Tuesday 2 December 1936: In the morning visited ‘Good Homeland’, about 20 kilometres from Lérida. This property consists of several thousand hectares. There are large vineyards which produced between 5000 and 6000 hectolitres of wine this year. There are timber plantations (poplars) for the paper industry, and corn fields. Even before the uprising there was a POUM rural workers’ group of around 30 members. About 150 people are employed on the farm. After the uprising the property was confiscated and collectivised. The POUM sent five people to help run the place. They have a former accountant here, a POUM member from Barcelona. The different branches of production have workers’ commissions in charge. Wine is produced using modern methods — hydraulic presses made in Germany, huge cement cisterns, distillation equipment which manufacture alcohol from hops, cooling equipment, chemical laboratories, etc. Every year between 5000 and 6000 litres of alcohol are produced.
The wages of rural workers have been raised to between seven and 10 pesetas a day. There is a shop and a café, both run by workers. The owner had built a huge church for one and a half million pesetas on the farm. This is now used as a silo. Nuns used to teach at the school, but they have been kicked out and replaced by a secular teacher.

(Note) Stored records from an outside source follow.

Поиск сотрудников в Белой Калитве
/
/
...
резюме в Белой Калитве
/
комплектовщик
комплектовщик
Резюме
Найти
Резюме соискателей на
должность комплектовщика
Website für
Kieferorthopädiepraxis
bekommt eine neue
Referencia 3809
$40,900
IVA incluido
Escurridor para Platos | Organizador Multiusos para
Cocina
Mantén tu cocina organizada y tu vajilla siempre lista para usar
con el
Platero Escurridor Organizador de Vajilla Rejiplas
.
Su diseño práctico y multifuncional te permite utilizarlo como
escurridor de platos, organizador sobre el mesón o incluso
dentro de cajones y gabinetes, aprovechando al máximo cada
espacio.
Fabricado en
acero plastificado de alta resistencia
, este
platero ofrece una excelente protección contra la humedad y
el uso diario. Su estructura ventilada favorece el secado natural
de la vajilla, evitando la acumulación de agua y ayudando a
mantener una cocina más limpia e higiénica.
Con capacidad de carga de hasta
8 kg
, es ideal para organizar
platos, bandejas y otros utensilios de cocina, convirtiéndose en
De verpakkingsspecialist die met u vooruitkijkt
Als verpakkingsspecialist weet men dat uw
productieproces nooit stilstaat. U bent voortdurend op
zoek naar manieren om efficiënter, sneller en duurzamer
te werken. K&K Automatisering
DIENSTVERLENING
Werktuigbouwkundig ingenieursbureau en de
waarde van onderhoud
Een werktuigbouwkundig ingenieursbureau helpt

The farm house is an old castle with a high tower, from which a view stretches far into the distance. It is very modern inside. The rural workers live in miserable little houses, each with a tiny back garden. They will be rebuilt next year. Most of the furniture stayed in the castle, excluding the material that was sent to the front — beds and so on. You get the impression that the farm is successful under the new regime too. Difficulties could arise because only a tiny amount of capital (80 000 pesetas) was confiscated along with the farm. The owner was one of the big bourgeoisie and owned some more property near Barcelona, where some of the wine from the ‘Good Homeland’ was made into sparkling wine.
The farm continues to produce the usual sparkling wine, red wine (tinto) and, from special grapes (16 to 18 grad) the so-called vino rancio, a wine which is exposed to sunlight for long periods of time. According to the farm director, it is not from wine production that the greatest return is yielded but rather from the cereal harvest. Some of the cattle were handed over for the front. The management of the farm is based on a system of mutual agreement and is directed by the Economic Council of the government. The farm has not been split up. I was told that much of the surrounding land was made up of similar large businesses, and that it was unnecessary to divide up the farm.

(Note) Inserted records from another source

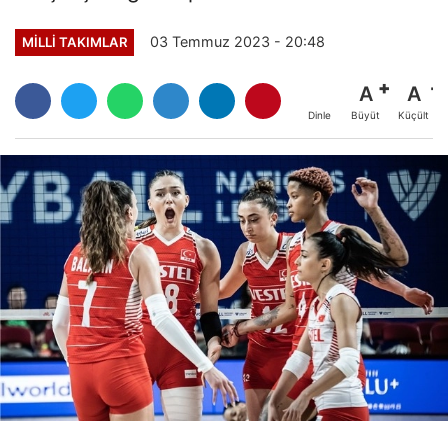
03 Temmuz 2023 - 20:48
MILLI TAKIMLAR
A
A
Büyüt
Küçült
Dinle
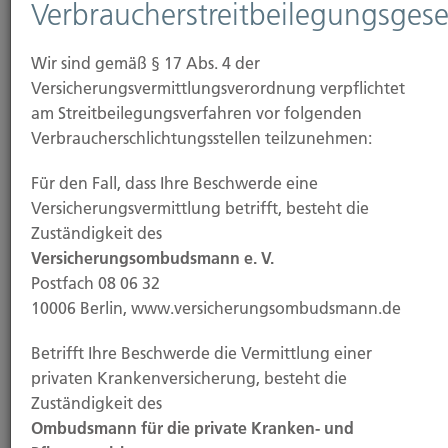
Verbraucherstreitbeilegungsgese
Versicherungsbranche.
Wir sind gemäß § 17 Abs. 4 der
Versicherungsvermittlungsverordnung verpflichtet
am Streitbeilegungsverfahren vor folgenden
Verbraucherschlichtungsstellen teilzunehmen:
Für den Fall, dass Ihre Beschwerde eine
Versicherungsvermittlung betrifft, besteht die
Zuständigkeit des
Versicherungsombudsmann e. V.
Anfahrt
Postfach 08 06 32
10006 Berlin, www.versicherungsombudsmann.de
Adressbeschreibung und Routenplanung finden Sie
hier.
Betrifft Ihre Beschwerde die Vermittlung einer
privaten Krankenversicherung, besteht die
Zuständigkeit des
Ombudsmann für die private Kranken- und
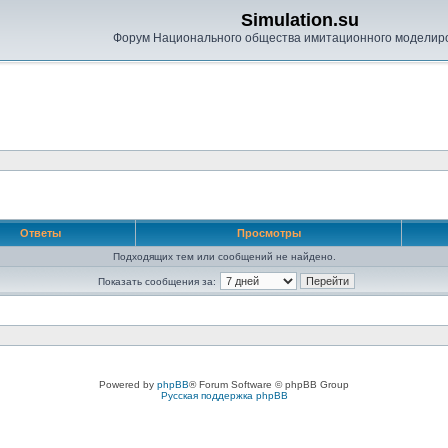
Simulation.su
Форум Национального общества имитационного моделир
Ответы
Просмотры
Подходящих тем или сообщений не найдено.
Показать сообщения за:
Powered by
phpBB
® Forum Software © phpBB Group
Русская поддержка phpBB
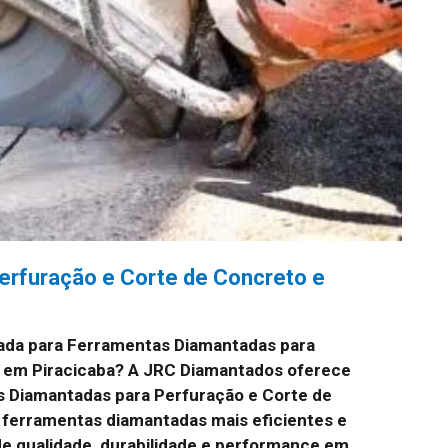
erfuração e Corte de Concreto e
ada para Ferramentas Diamantadas para
o em Piracicaba? A JRC Diamantados oferece
s Diamantadas para Perfuração e Corte de
 ferramentas diamantadas mais eficientes e
e qualidade, durabilidade e performance em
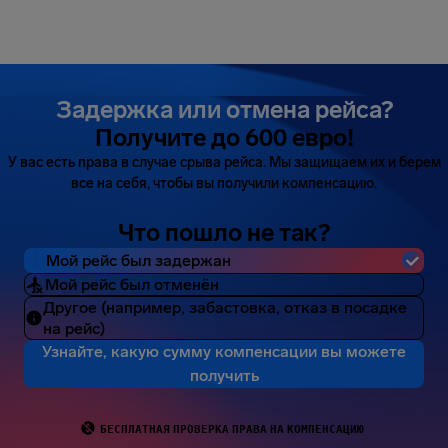
Задержка или отмена рейса?
Получите до 600 евро!
У вас есть права в случае срыва рейса. Мы защищаем их и берем
все на себя, чтобы вы получили компенсацию.
Что пошло не так?
Мой рейс был задержан
Мой рейс был отменён
Другое (например, забастовка, отказ в посадке
на рейс)
Узнайте, какую сумму компенсации вы можете
получить
БЕСПЛАТНАЯ ПРОВЕРКА ПРАВА НА КОМПЕНСАЦИЮ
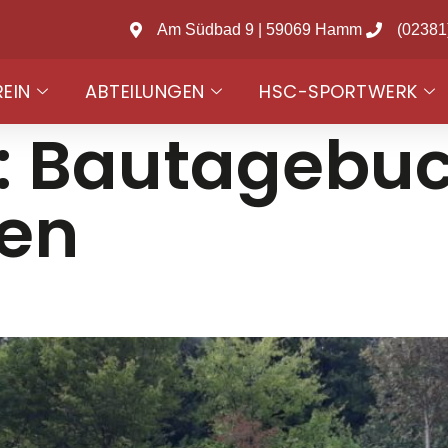
Am Südbad 9 | 59069 Hamm
(02381
REIN
ABTEILUNGEN
HSC-SPORTWERK
:
Bautagebu
en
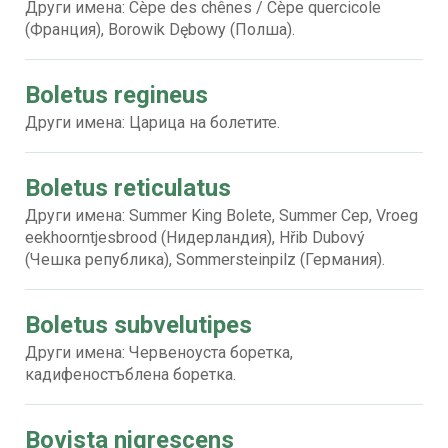
Други имена: Cèpe des chênes / Cèpe quercicole
(Франция), Borowik Dębowy (Полша).
Boletus regineus
Други имена: Царица на болетите.
Boletus reticulatus
Други имена: Summer King Bolete, Summer Cep, Vroeg
eekhoorntjesbrood (Нидерландия), Hřib Dubový
(Чешка република), Sommersteinpilz (Германия).
Boletus subvelutipes
Други имена: Червеноуста боретка,
кадифеностъблена боретка.
Bovista nigrescens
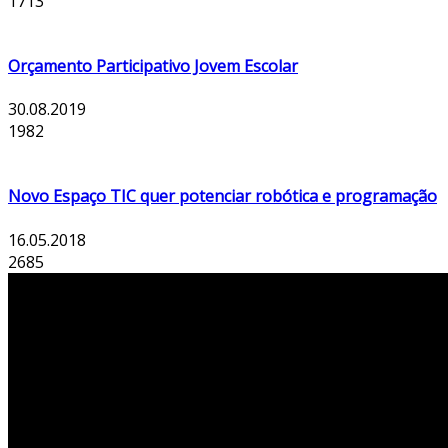
1713
Orçamento Participativo Jovem Escolar
30.08.2019
1982
Novo Espaço TIC quer potenciar robótica e programação
16.05.2018
2685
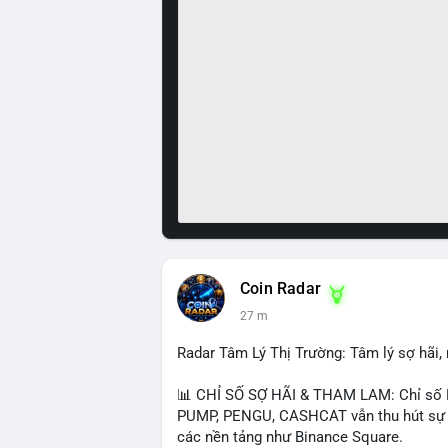
Coin Radar
27 m
Radar Tâm Lý Thị Trường: Tâm lý sợ hãi
📊 CHỈ SỐ SỢ HÃI & THAM LAM: Chỉ số F
PUMP, PENGU, CASHCAT vẫn thu hút sự qu
các nền tảng như Binance Square.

Tuesday evening: Left Barcelona. Reached Figueras at 12 o’clock. Left Figueras early on Wednesday morning, crossed at Port-Bou to reach Perpignan. The French customs offices are about a kilometre from Port-Bou towards Cerbère. The French Customs were obviously quite sympathetic to the cause, as there was no customs search and just a brief passport control. In the clear sunlight we could see the snow covered mountains of the Pyrenees outside Perpignan, and below them vineyards, huge timber plantations, etc. On the journey from Port-Bou to Cerbère and from Cerbère to Perpignan many of the labourers who were working on the roads and so on greeted the car with a clenched fist. Reached Perpignan at 2.43. Paris Thursday morning at seven o’clock.